The table below shows the necessary calculations:

Digits	O	E	\(\left( {O - E} \right)\)	\({\left( {O - E} \right)^2}\)	\(\frac{{{{\left( {O - E} \right)}^2}}}{E}\)
0	21	24	-3	9	0.375
1	30	24	6	36	1.5
2	31	24	7	49	2.04167
3	33	24	9	81	3.375
4	19	24	-5	25	1.0417
5	23	24	-1	1	0.0417
6	21	24	-3	9	0.375
7	16	24	-8	64	2.6667
8	24	24	0	0	0
9	22	24	-2	4	0.1667

The value of the test statistic is equal to:

\(\begin{aligned}{c}{\chi ^2} = \sum {\frac{{{{\left( {O - E} \right)}^2}}}{E}} \;\\ = 0.375 + 1.5 + ....... + 0.1667\\ = 11.583\end{aligned}\)

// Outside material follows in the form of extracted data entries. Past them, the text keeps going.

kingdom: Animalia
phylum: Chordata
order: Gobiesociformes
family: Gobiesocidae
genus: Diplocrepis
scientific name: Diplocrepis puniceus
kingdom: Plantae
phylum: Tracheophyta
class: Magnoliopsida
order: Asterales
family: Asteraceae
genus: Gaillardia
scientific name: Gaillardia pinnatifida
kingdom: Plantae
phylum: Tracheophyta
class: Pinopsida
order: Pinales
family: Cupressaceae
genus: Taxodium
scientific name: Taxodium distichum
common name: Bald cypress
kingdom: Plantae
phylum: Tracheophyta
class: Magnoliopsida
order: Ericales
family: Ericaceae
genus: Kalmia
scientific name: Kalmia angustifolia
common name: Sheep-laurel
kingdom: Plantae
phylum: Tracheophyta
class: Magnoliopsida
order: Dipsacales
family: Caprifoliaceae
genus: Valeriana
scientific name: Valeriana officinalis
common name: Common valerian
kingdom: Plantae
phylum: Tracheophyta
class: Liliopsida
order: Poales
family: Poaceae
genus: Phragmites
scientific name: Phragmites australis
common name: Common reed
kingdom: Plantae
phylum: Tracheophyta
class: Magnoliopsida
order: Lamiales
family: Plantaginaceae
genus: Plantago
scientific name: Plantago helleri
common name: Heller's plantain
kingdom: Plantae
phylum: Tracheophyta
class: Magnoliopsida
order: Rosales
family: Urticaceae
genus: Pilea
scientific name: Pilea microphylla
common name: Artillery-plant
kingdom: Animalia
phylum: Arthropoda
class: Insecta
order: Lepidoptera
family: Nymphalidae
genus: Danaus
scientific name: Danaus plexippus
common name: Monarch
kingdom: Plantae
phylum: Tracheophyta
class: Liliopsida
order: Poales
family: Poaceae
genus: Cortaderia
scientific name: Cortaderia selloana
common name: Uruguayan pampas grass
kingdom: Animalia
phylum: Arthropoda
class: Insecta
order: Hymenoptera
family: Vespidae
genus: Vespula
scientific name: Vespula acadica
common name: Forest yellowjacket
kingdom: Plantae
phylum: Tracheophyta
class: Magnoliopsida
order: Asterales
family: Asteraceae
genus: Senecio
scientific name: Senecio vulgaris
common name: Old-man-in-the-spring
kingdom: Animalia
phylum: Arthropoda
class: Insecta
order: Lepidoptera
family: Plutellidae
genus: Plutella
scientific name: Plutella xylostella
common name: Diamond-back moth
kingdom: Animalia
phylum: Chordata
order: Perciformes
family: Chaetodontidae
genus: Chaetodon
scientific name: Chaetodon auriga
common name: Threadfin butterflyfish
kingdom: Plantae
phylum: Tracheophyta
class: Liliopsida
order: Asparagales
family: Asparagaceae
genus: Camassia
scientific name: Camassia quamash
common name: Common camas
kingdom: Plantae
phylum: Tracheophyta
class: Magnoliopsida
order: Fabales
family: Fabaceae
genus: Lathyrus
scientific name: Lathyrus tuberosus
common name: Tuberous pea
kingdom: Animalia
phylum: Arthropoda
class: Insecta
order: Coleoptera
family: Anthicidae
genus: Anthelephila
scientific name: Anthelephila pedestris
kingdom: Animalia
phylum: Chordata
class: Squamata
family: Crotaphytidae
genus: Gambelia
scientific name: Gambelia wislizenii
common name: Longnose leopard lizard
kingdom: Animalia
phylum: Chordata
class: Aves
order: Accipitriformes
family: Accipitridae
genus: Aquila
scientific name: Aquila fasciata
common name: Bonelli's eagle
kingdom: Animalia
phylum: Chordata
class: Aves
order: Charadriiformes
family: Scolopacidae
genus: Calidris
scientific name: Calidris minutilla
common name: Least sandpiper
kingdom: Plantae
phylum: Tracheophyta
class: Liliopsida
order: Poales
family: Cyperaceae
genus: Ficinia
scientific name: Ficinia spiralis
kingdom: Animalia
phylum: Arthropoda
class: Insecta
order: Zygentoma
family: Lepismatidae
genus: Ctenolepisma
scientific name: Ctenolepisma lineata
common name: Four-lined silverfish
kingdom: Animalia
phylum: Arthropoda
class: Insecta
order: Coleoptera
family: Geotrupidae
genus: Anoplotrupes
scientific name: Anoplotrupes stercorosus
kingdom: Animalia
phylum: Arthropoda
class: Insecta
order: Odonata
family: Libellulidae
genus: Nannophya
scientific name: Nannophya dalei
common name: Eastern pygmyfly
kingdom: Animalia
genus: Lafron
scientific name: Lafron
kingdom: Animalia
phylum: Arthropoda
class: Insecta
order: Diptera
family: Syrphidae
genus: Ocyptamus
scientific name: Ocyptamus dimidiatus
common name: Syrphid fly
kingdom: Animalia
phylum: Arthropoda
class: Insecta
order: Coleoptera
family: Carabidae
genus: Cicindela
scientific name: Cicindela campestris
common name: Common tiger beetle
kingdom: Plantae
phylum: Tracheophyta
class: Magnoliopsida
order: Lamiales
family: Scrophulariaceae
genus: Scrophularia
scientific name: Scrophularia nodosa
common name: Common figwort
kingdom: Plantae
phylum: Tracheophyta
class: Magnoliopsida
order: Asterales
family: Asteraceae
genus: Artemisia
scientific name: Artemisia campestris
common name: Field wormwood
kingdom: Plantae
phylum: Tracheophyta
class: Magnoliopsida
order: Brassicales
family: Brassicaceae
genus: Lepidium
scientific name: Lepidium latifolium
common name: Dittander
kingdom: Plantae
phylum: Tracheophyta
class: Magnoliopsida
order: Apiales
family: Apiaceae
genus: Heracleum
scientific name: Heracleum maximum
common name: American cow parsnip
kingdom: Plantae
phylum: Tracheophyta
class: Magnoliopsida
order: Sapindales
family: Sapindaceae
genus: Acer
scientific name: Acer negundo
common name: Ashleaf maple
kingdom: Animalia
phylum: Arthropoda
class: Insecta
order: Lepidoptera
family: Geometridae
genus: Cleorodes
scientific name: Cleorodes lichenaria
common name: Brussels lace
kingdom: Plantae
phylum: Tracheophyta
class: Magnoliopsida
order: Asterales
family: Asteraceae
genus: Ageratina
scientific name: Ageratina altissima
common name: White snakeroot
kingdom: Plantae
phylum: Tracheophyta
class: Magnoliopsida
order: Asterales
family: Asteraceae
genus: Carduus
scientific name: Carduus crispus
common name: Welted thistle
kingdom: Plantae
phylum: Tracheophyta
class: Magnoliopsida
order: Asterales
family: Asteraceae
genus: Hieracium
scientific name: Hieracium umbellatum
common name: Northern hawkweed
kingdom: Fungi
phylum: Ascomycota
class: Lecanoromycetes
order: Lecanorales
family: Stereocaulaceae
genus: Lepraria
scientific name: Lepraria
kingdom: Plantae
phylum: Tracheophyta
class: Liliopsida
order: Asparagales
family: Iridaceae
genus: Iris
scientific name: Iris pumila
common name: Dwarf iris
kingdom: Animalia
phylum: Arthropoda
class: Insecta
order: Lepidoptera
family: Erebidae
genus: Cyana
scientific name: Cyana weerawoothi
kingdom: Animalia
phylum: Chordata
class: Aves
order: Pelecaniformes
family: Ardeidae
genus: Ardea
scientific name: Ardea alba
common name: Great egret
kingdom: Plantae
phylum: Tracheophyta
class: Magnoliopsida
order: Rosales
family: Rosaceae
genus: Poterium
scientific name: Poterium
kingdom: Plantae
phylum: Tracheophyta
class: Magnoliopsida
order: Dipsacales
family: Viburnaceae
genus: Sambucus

Thus,\({\chi ^2} = 11.583\).

Let k be the number of digits, which are 10.

The degrees of freedom for\({\chi ^2}\)is computed below:

\(\begin{aligned}{c}df = k - 1\\ = 10 - 1\\ = 9\end{aligned}\)

State the decision

The critical value of\({\chi ^2}\)at\(\alpha = 0.05\)with 9 degrees of freedom is obtained from chi-square table as 16.919.

The p-value is,

\(\begin{aligned}{c}p - value = P\left( {{\chi ^2} > 11.583} \right)\\ = 0.238\end{aligned}\)

Since the test statistic value is less than the critical value and the p-value is greater than 0.05, the null hypothesis is failed to be rejected.

State the conclusion

There is enough evidence to favor the claim that the different digits in the lottery do occur equally likely.